SET OF TASKS:
- 1) In the comment about non-technical staff building software, what do most non-tech desk-staff start to lose after the fifth reply on a social media thread?
- 2) Summarize the comment about non-technical staff building software in two sentences.
- 3) Resume the comment about non-technical staff building software from where it stops.

*** EXERCISE PASSAGE ***

I’m betting the farm that you are =]
Your accountant will be configuring their own work software.
Your project manager will be developing their own work software.
Custodians will not necessarily be developing work software.
Most non-tech desk-staff start to lose focus after the fifth reply on a social media thread…
I do not believe they’re going to be able to perform the three required steps for building software solutions:
1. Know what you need (vs want).
2. Know how to ask for it.
3. Have a process for validating it.
I also don’t think it gets too much simpler than Docker et al for self-hosting, yet those concepts are genuinely a foreign language to even “tech-savvy” consumers.
I think we’re in a bubble, here,
and I am personally betting on one niche (of many) where value ($$$$) is still placed upon having another team to outsource responsibility to.

*** End of EXERCISE PASSAGE ***
*** MATERIAL PROVIDED ***

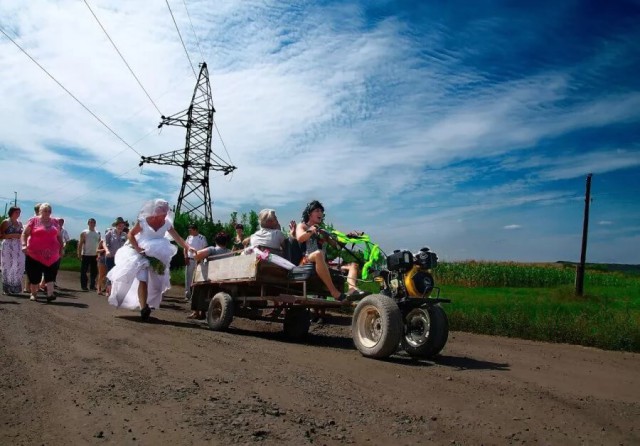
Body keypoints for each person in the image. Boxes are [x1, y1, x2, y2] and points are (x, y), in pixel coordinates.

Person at [107, 199, 195, 321]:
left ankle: (147, 302)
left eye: (165, 214)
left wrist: (188, 247)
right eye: (161, 214)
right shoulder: (143, 221)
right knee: (142, 278)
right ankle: (144, 308)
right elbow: (130, 234)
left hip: (158, 255)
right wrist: (137, 248)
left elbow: (178, 238)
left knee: (156, 283)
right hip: (141, 253)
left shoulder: (167, 224)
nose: (163, 216)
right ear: (154, 213)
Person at [20, 203, 64, 302]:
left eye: (49, 211)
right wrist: (23, 245)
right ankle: (34, 293)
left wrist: (62, 248)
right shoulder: (33, 220)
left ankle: (50, 294)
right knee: (34, 275)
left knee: (51, 274)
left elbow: (59, 236)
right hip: (35, 253)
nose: (47, 212)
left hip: (53, 254)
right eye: (45, 210)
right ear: (40, 211)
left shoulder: (55, 222)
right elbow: (25, 233)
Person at [190, 231, 231, 319]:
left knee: (197, 285)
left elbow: (196, 256)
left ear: (216, 241)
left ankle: (196, 312)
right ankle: (203, 312)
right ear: (226, 242)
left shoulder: (212, 249)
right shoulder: (230, 252)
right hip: (224, 276)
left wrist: (195, 252)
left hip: (211, 277)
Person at [0, 206, 25, 295]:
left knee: (18, 265)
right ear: (11, 213)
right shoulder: (6, 222)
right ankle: (6, 288)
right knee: (7, 265)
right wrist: (12, 235)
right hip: (7, 245)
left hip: (17, 246)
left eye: (19, 212)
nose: (18, 214)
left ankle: (14, 286)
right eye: (16, 212)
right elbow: (1, 236)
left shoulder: (20, 223)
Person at [184, 223, 208, 301]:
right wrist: (186, 257)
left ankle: (195, 296)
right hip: (190, 259)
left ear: (195, 230)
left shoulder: (202, 237)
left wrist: (201, 258)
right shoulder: (188, 237)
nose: (189, 231)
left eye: (190, 230)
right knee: (188, 277)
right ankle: (188, 294)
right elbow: (185, 247)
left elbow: (205, 248)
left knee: (197, 278)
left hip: (198, 260)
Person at [104, 217, 127, 296]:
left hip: (120, 259)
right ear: (116, 225)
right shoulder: (110, 233)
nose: (121, 227)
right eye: (119, 225)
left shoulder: (125, 235)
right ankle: (108, 290)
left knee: (118, 274)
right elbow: (104, 243)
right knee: (110, 273)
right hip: (111, 257)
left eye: (122, 225)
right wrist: (107, 251)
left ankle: (115, 291)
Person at [77, 218, 100, 291]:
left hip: (94, 255)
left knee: (94, 271)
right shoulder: (84, 232)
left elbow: (99, 244)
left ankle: (92, 285)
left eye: (93, 222)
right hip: (86, 254)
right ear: (88, 223)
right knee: (84, 271)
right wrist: (79, 253)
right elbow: (80, 244)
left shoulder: (98, 233)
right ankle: (84, 286)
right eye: (90, 222)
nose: (92, 224)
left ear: (95, 224)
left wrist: (99, 254)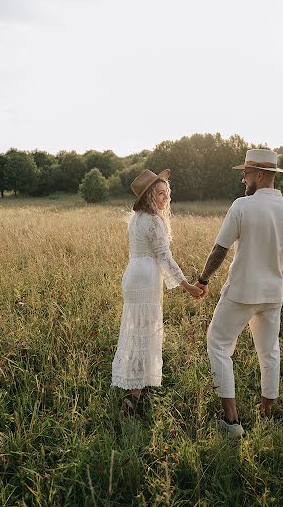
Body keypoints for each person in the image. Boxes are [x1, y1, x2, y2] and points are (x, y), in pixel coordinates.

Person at [195, 148, 283, 438]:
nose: (243, 180)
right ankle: (267, 415)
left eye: (245, 174)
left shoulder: (241, 207)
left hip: (241, 292)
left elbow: (221, 249)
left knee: (217, 344)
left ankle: (230, 422)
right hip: (272, 294)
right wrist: (273, 274)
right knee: (269, 352)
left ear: (259, 175)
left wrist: (203, 278)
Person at [111, 168, 202, 414]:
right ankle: (134, 395)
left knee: (137, 329)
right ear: (149, 196)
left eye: (167, 194)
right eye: (160, 194)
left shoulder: (136, 219)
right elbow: (165, 258)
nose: (165, 199)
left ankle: (135, 386)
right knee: (145, 331)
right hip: (146, 276)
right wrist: (187, 286)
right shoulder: (153, 221)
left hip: (132, 273)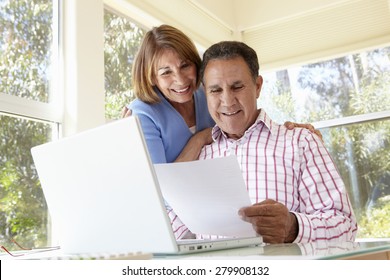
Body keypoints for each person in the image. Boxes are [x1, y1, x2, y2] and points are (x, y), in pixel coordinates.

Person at [171, 41, 357, 243]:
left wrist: (294, 227)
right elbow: (171, 231)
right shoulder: (198, 156)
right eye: (215, 90)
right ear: (205, 92)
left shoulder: (300, 142)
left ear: (257, 86)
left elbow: (345, 226)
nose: (227, 100)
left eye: (237, 86)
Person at [126, 24, 322, 164]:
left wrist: (290, 132)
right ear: (151, 77)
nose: (180, 80)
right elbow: (160, 189)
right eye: (166, 72)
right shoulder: (143, 114)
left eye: (185, 65)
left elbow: (246, 124)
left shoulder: (208, 92)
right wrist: (199, 139)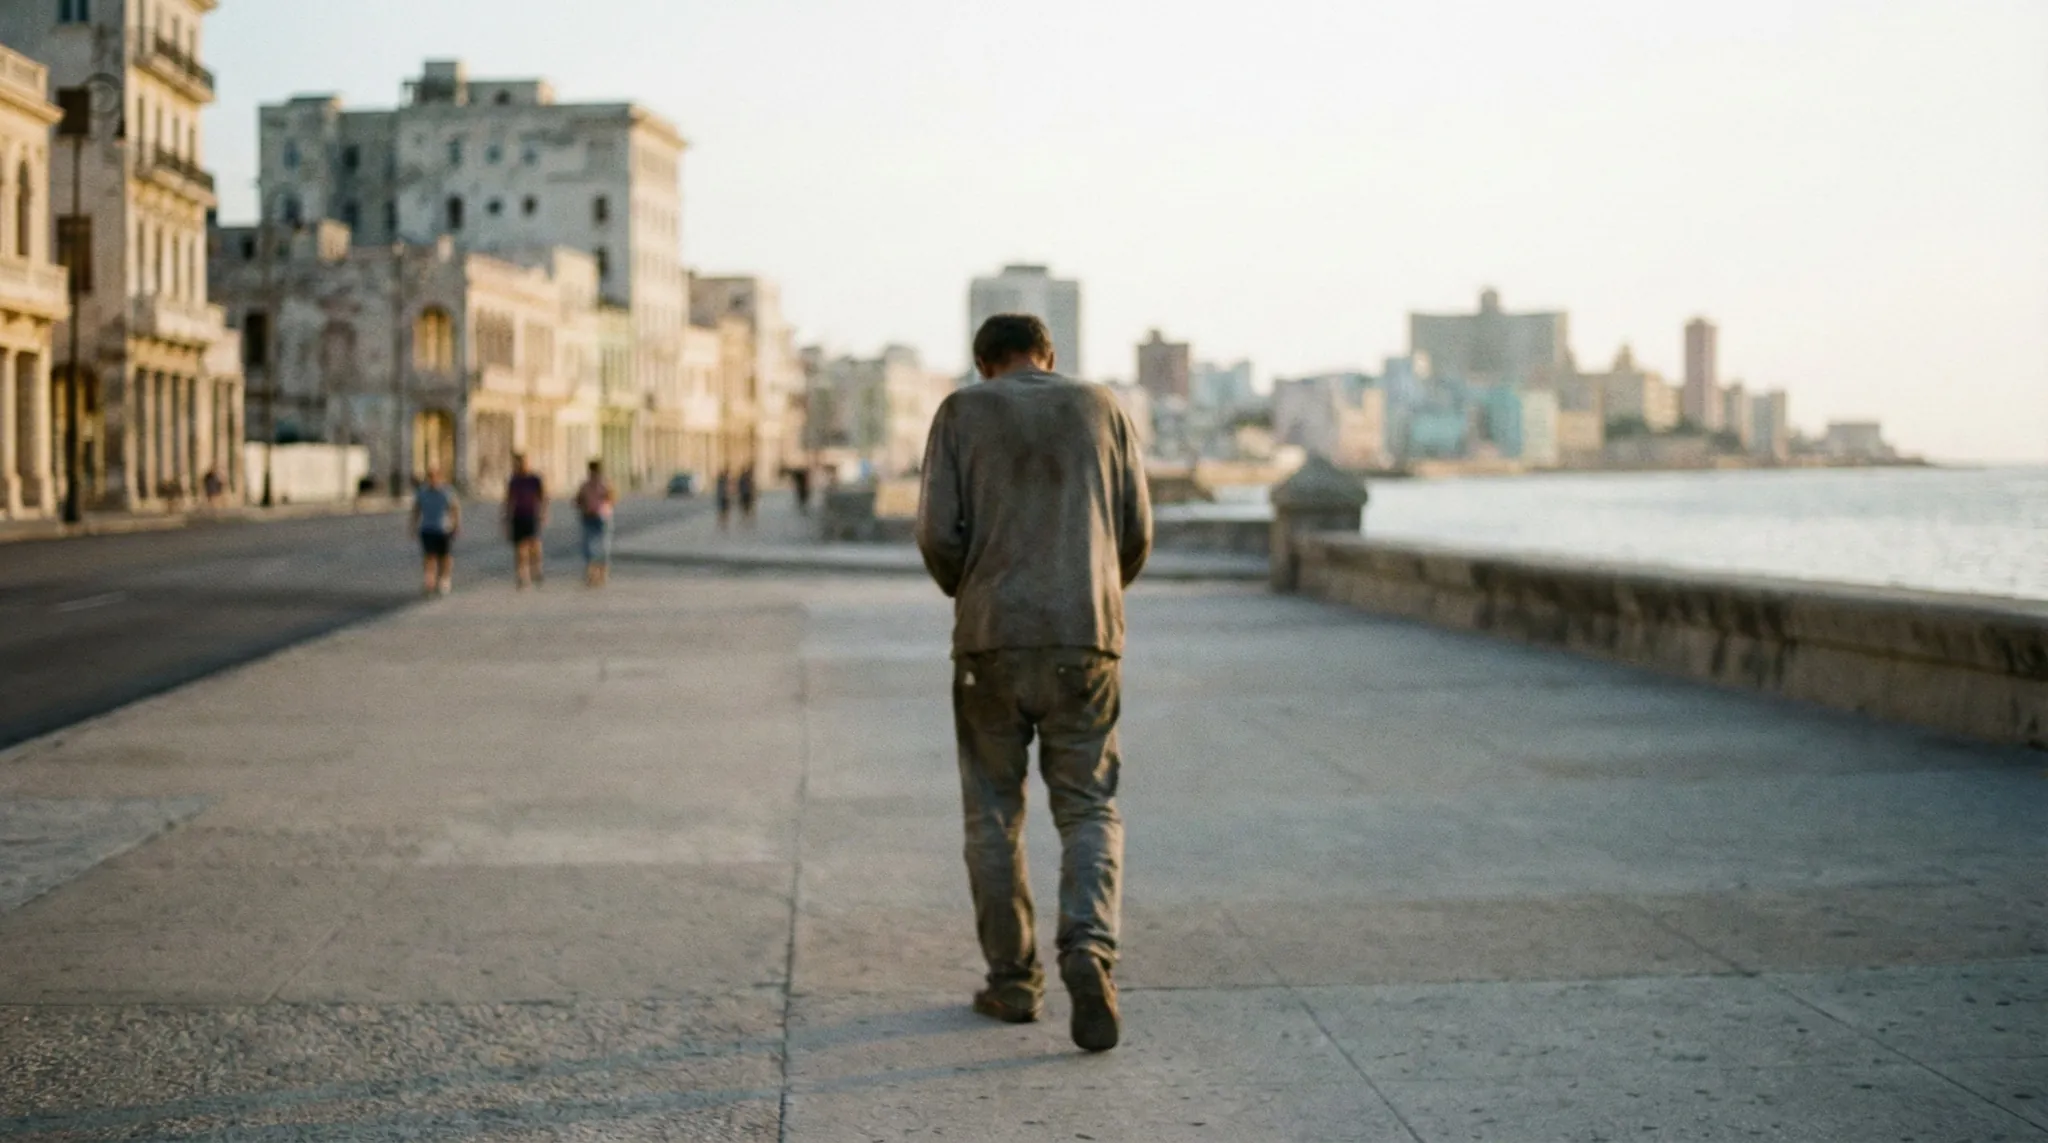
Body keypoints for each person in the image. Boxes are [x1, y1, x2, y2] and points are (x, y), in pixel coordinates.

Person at [914, 313, 1152, 1053]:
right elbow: (1136, 528)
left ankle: (1014, 981)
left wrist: (976, 589)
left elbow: (936, 533)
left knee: (992, 813)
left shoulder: (960, 410)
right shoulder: (1102, 405)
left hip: (990, 640)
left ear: (983, 362)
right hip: (1086, 640)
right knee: (1088, 807)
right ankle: (1088, 947)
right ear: (1048, 356)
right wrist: (1094, 597)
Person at [410, 466, 461, 596]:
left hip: (443, 529)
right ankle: (430, 581)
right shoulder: (422, 492)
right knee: (429, 556)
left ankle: (444, 579)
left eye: (435, 476)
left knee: (445, 557)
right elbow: (416, 509)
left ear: (440, 477)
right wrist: (413, 526)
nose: (432, 479)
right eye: (430, 476)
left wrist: (456, 525)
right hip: (427, 528)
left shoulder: (447, 492)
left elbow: (454, 509)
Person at [503, 452, 547, 589]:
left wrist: (544, 513)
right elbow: (509, 500)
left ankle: (536, 569)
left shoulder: (535, 479)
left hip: (532, 514)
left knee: (534, 544)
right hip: (518, 515)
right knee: (520, 548)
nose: (520, 465)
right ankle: (522, 575)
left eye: (522, 462)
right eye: (518, 463)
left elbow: (543, 496)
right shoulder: (514, 480)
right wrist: (506, 517)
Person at [575, 459, 617, 587]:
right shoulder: (586, 485)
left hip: (602, 517)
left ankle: (602, 574)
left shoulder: (605, 484)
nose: (593, 474)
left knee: (603, 546)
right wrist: (582, 506)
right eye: (592, 471)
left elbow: (613, 497)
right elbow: (578, 499)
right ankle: (591, 574)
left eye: (595, 471)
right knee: (589, 546)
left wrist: (605, 502)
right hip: (589, 517)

*** End of MATERIAL PROVIDED ***

ANSWERS BY ITEM NUMBER:
- 1) Their focus.

- 2) The writer doubts that most non-technical staff can carry out the three steps needed to build software: knowing what they need, knowing how to ask for it, and having a process for validating it. The writer also finds that even self-hosting with tools like Docker is a foreign language to "tech-savvy" consumers, thinks "we're in a bubble," and is betting on a niche where having another team to outsource responsibility to is still valued.

- 3)
Responsibility for keeping an important tool up-to-date, keeping it able to capture data,
and most importantly: rigorously tested to ensure it’ll perform calculations correctly.
Responsibility for peak tooling, so a busy end-user can stay responsible for their craft without taking a sabbatical to build software is not going anywhere.
Whether these “peak tools” will be (validated, packaged, delivered to the user, maintained) by me,
or OpenAI/Anthropic instant-agents in 10 years,
is what I believe we should be watching.